Quand j’ai lu les titres des chansons du nouvel album de Þórir Georg, Remonter le moralj’avais peur qu’il traverse une crise émotionnelle. « L’Enfer ou les Hautes Eaux », « Les Diables », « Le Sang », « Les Ténèbres » – tout cela semblait intimidant.
Tout d’abord, rassurez-vous, ce ne sont pas des chansons de crise personnelle. Les dix chansons sur Remonter le moral sont plutôt une série de nouvelles. Des paroles denses, mais vives – vous n’avez aucune idée de la direction que prendra la prochaine phrase, mais il y a toujours un mélange de joie et de sagesse durement gagnée dans le voyage.
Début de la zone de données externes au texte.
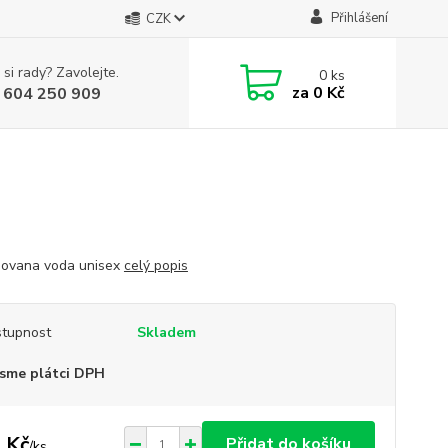
Přihlášení
CZK
 si rady? Zavolejte.
0
ks
za
0 Kč
 604 250 909
ovana voda unisex
celý popis
tupnost
Skladem
sme plátci DPH
 Kč
Přidat do košíku
/
ks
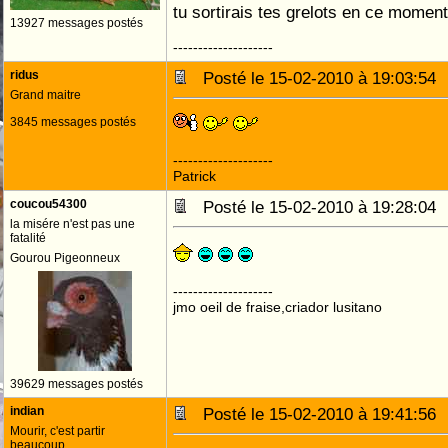
tu sortirais tes grelots en ce moment
13927 messages postés
--------------------
ridus
Posté le 15-02-2010 à 19:03:5
Grand maitre
3845 messages postés
--------------------
Patrick
coucou54300
Posté le 15-02-2010 à 19:28:0
la misére n'est pas une
fatalité
Gourou Pigeonneux
--------------------
jmo oeil de fraise,criador lusitano
39629 messages postés
indian
Posté le 15-02-2010 à 19:41:5
Mourir, c'est partir
beaucoup.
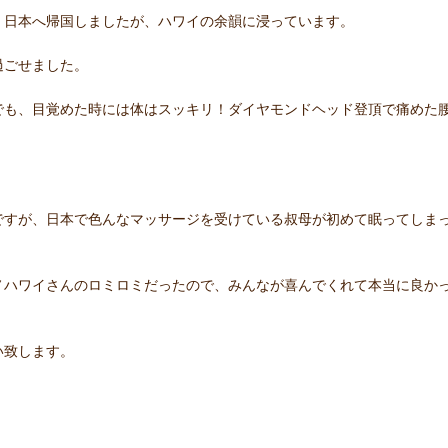
、日本へ帰国しましたが、ハワイの余韻に浸っています。
過ごせました。
でも、目覚めた時には体はスッキリ！ダイヤモンドヘッド登頂で痛めた
ですが、日本で色んなマッサージを受けている叔母が初めて眠ってしま
ノハワイさんのロミロミだったので、みんなが喜んでくれて本当に良か
い致します。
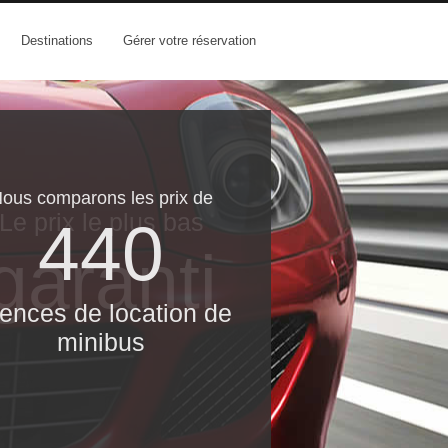
Destinations
Gérer votre réservation
ous comparons les prix de
Le prix le​ plus bas
440
garanti
ences de location de
minibus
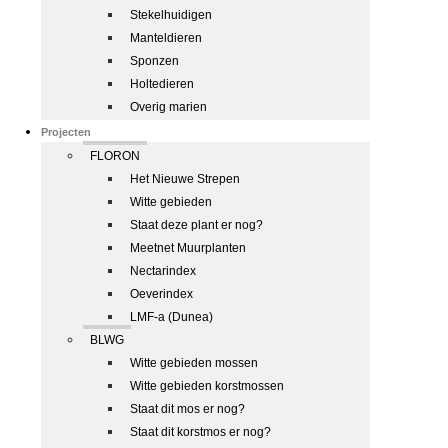
Stekelhuidigen
Manteldieren
Sponzen
Holtedieren
Overig marien
Projecten
FLORON
Het Nieuwe Strepen
Witte gebieden
Staat deze plant er nog?
Meetnet Muurplanten
Nectarindex
Oeverindex
LMF-a (Dunea)
BLWG
Witte gebieden mossen
Witte gebieden korstmossen
Staat dit mos er nog?
Staat dit korstmos er nog?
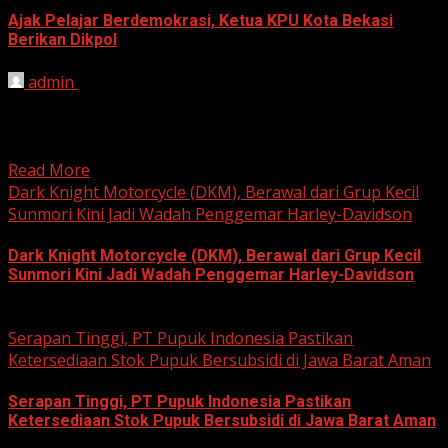
Ajak Pelajar Berdemokrasi, Ketua KPU Kota Bekasi
Berikan Dikpol
admin
August 8, 2026
HARIAN JABAR, KOTA BEKASI – Ketua Komisi Pemilihan
Umum (KPU) Kota Bekasi, Ali Syaifa, mengajak anak
muda...
Read More
Dark Knight Motorcycle (DKM), Berawal dari Grup Kecil
Sunmori Kini Jadi Wadah Penggemar Harley-Davidson
Dark Knight Motorcycle (DKM), Berawal dari Grup Kecil
Sunmori Kini Jadi Wadah Penggemar Harley-Davidson
August 3, 2026
Serapan Tinggi, PT Pupuk Indonesia Pastikan
Ketersediaan Stok Pupuk Bersubsidi di Jawa Barat Aman
Serapan Tinggi, PT Pupuk Indonesia Pastikan
Ketersediaan Stok Pupuk Bersubsidi di Jawa Barat Aman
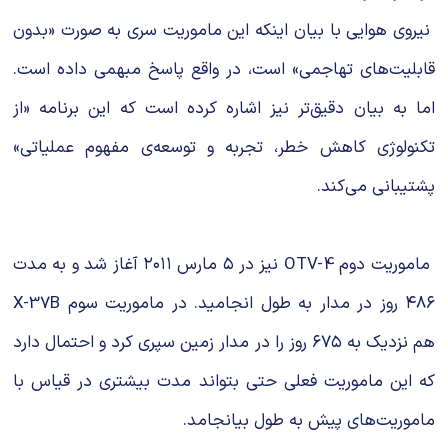
نیروی هوایی با بیان اینکه این ماموریت سری به صورت «بدون
قابلیت‌های تهاجمی» است، در واقع پاسخ مبهمی داده است.
اما به بیان دقیق‌تر نیز اشاره کرده است که این برنامه «از
تکنولوژی کاهش خطر، تجربه و توسعه‌ی مفهوم عملیاتی»
پشتیبانی می‌کند.
ماموریت دوم OTV-4 نیز در ۵ مارس ۲۰۱۱ آغاز شد و به مدت
۴۸۶ روز در مدار به طول انجامید. در ماموریت سوم X-37B
هم نزدیک به ۶۷۵ روز را در مدار زمین سپری کرد و احتمال دارد
که این ماموریت فعلی حتی بتواند مدت بیشتری در قیاس با
ماموریت‌های پیش به طول بیانجامد.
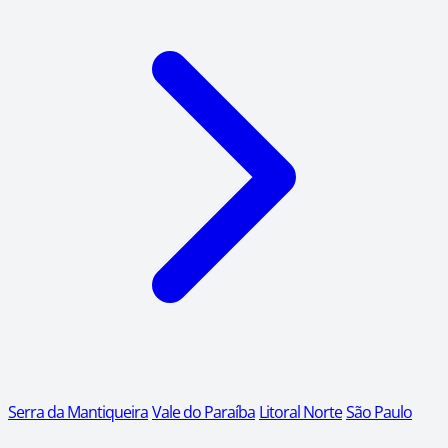
Serra da Mantiqueira
Vale do Paraíba
Litoral Norte
São Paulo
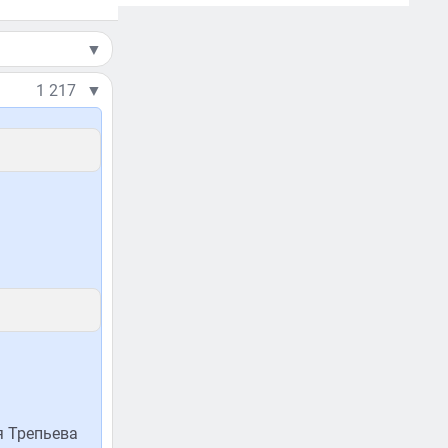
▼
1 217
▼
я Трепьева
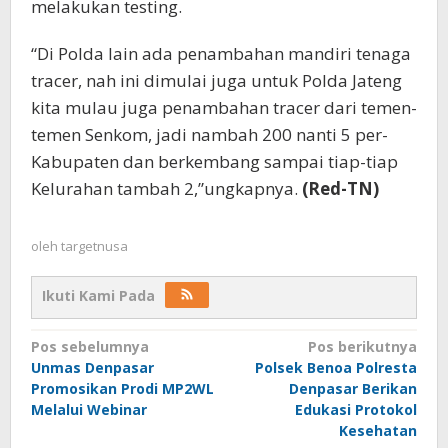
melakukan testing.
“Di Polda lain ada penambahan mandiri tenaga
tracer, nah ini dimulai juga untuk Polda Jateng
kita mulau juga penambahan tracer dari temen-
temen Senkom, jadi nambah 200 nanti 5 per-
Kabupaten dan berkembang sampai tiap-tiap
Kelurahan tambah 2,”ungkapnya.
(Red-TN)
oleh
targetnusa
Ikuti Kami Pada
Navigasi
Pos sebelumnya
Pos berikutnya
Unmas Denpasar
Polsek Benoa Polresta
pos
Promosikan Prodi MP2WL
Denpasar Berikan
Melalui Webinar
Edukasi Protokol
Kesehatan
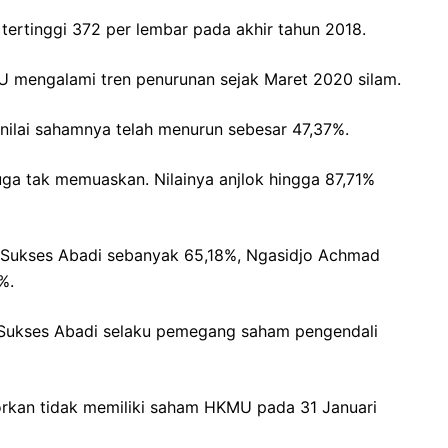
tertinggi 372 per lembar pada akhir tahun 2018.
MU mengalami tren penurunan sejak Maret 2020 silam.
 nilai sahamnya telah menurun sebesar 47,37%.
ga tak memuaskan. Nilainya anjlok hingga 87,71%
n Sukses Abadi sebanyak 65,18%, Ngasidjo Achmad
%.
Sukses Abadi selaku pemegang saham pengendali
rkan tidak memiliki saham HKMU pada 31 Januari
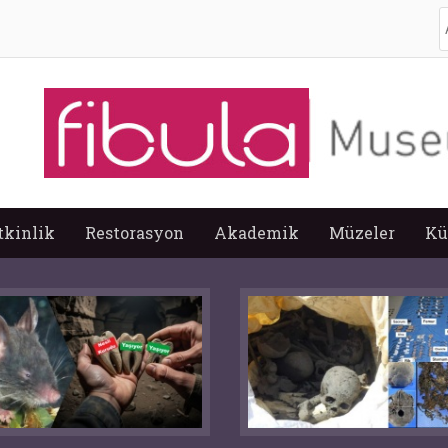
A
tkinlik
Restorasyon
Akademik
Müzeler
Kü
Musicalement, Þórir pouvait toujours créer une mélodie, mais Remonter le moral démontre une écriture de chansons plus sophistiquée, plus complexe et plus complexe que son travail précédent. Vous pouvez vous enfermer dans le groove, disons, de « The Devils », qui s’ouvre sur un croisement entre country et grosse caisse que Neil Young a perfectionné dans les années 70, mais pour faire bonne mesure, la chanson introduit des contre-mélodies sur un clavier au son de Farfisa, et vous obtenez un changement d’accords approprié pour un pont, ce qui signifie que nous n’entendons pas de progressions d’accords de cow-boy.
Þórir Georg est le prince de l’écriture de chansons à Reykjavík depuis 22 ans. Avec Remonter le moralil indique qu’il continue d’apprendre, de maîtriser son métier et qu’il continuera probablement à réinventer cette forme pendant encore quelques décennies. Il est aussi intemporel que la mort et les impôts.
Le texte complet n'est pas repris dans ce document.